DOC has 23,692 employees, of which 18,967 are authorized security personnel responsible for overseeing, protecting and handling a prison population of more than 85,500 inmates.
Officer vacancies systemwide are at about 15.5%, just over 1 percentage point higher than a pre-pandemic low in July 2019 and markedly lower than in March 2022, when a third of all guard positions needed filling.
A nearly $5,000-per-officer raise in December 2021, followed by an almost $3,000 pay increase the following July pushed that number down. Open officer positions continued to be filled steadily through and beyond July 2023, when lawmakers approved hiking salaries to $45,760 on average.
“We’re moving in the right direction,” Dixon said, but added that some areas in the state are “still struggling” to meet staffing needs.
The two problem areas are North Florida and the Panhandle, largely rural regions where the 15 prisons in each are running at 18% and 19% deficits in guards, respectively. The lack of manpower led to dorm closures, which in turn pushed problems onto facilities elsewhere.
“What that’s resulted in is we’ve had to … overcompress the prisons in the south, making them more dangerous and volatile,” he said.
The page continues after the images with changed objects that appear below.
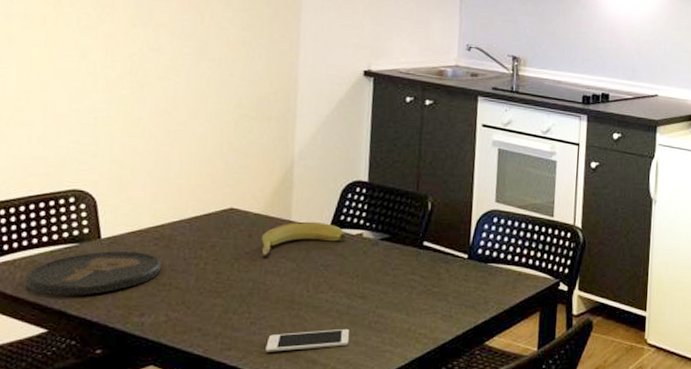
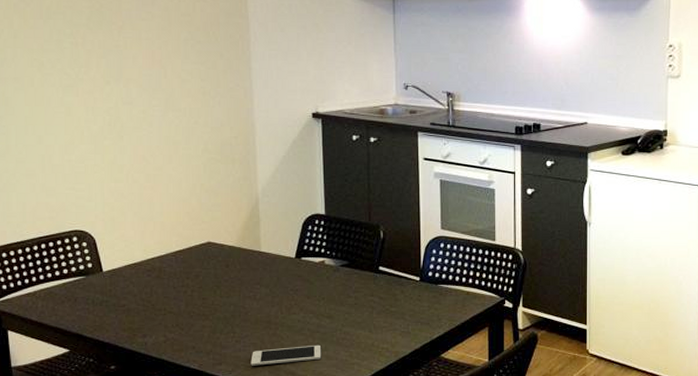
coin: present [25,251,162,296] -> none [46,282,155,322]
banana: present [261,221,346,256] -> none [237,252,310,283]

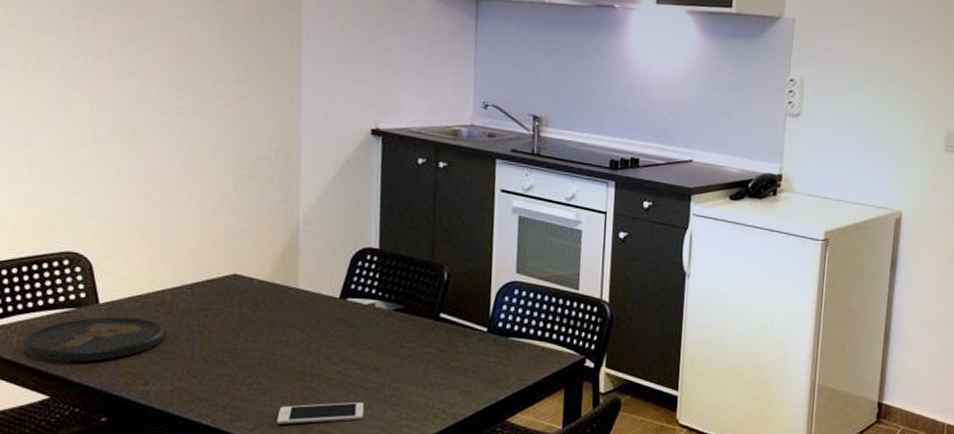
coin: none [46,282,155,322] -> present [23,317,164,363]

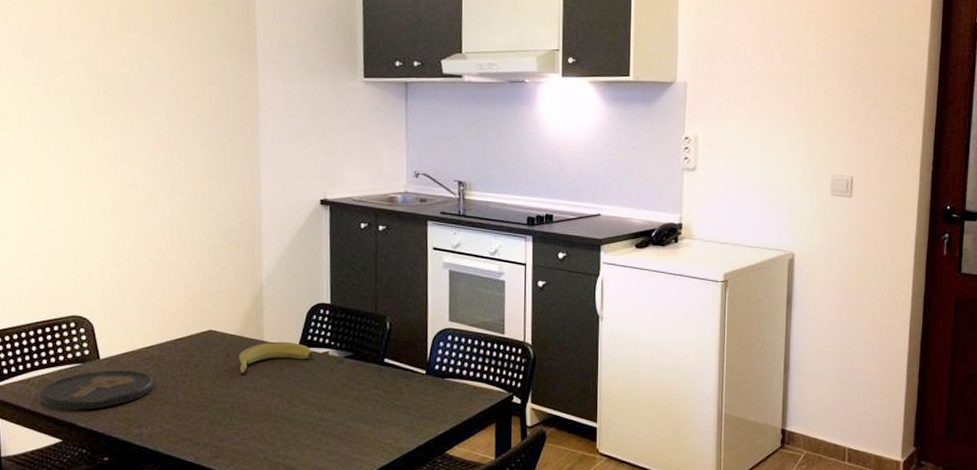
banana: none [267,289,357,325] -> present [238,341,313,374]
cell phone: present [277,401,365,424] -> none [249,439,323,460]

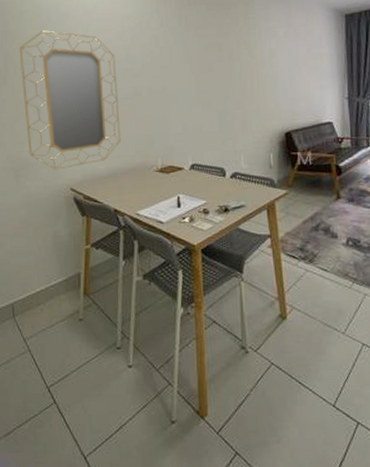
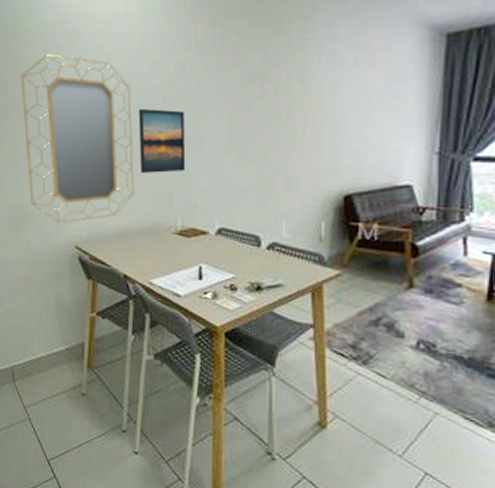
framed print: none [122,72,163,124] -> present [138,108,186,173]

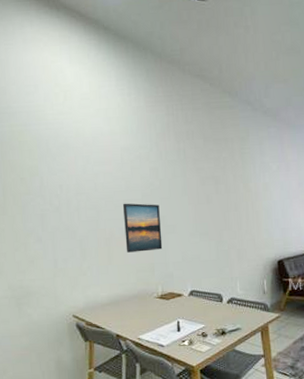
home mirror: present [20,53,134,224] -> none [18,160,122,298]

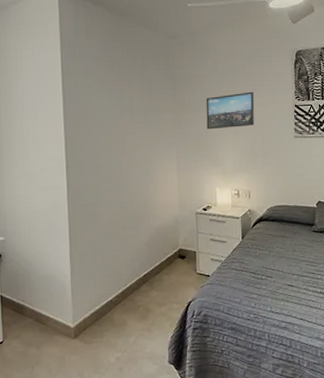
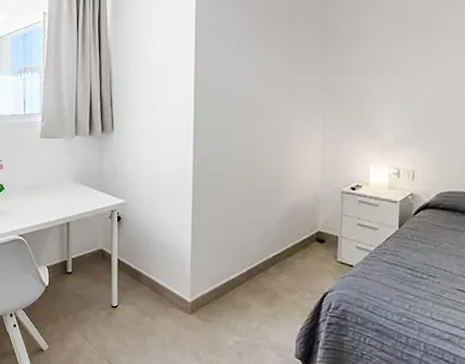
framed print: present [206,91,254,130] -> none [363,50,430,95]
Heat also contributes to prisoner unruliness, as Florida Politics detailed last month. At least 740 air-conditioned beds at Franklin Correctional Institution in North Florida sat unused due to understaffing, while prisoners remained in overcrowded facilities southward without climate-controlled cells — some of which may have exceeded 115 degrees during the summer.
Staffing is best in Central Florida, where among 12 institutions the vacancy rate is lower than 3.5%.
South and Southwest Florida, which have seven state penitentiaries between them, have a combined 10.4% vacancy rate. That’s mainly due to two outliers, Hardee Correctional Institution and Okeechobee Correctional Institution, which “much like the Panhandle are in rural areas,” Dixon said.
Asked by Miramar Rep. Tom Fabricio to elaborate, Dixon explained that hiring and retaining officers in sparsely populated areas is tougher because of a lower “application flow,” but it’s also because of the inmates there.
“Those are both pretty tough prisons,” he said. “We do find disparity or a difference in staffing our lower-custody prisons versus our higher-custody prisons. Those two mentioned are pretty tough population types, so our turnover rate there is pretty significant.”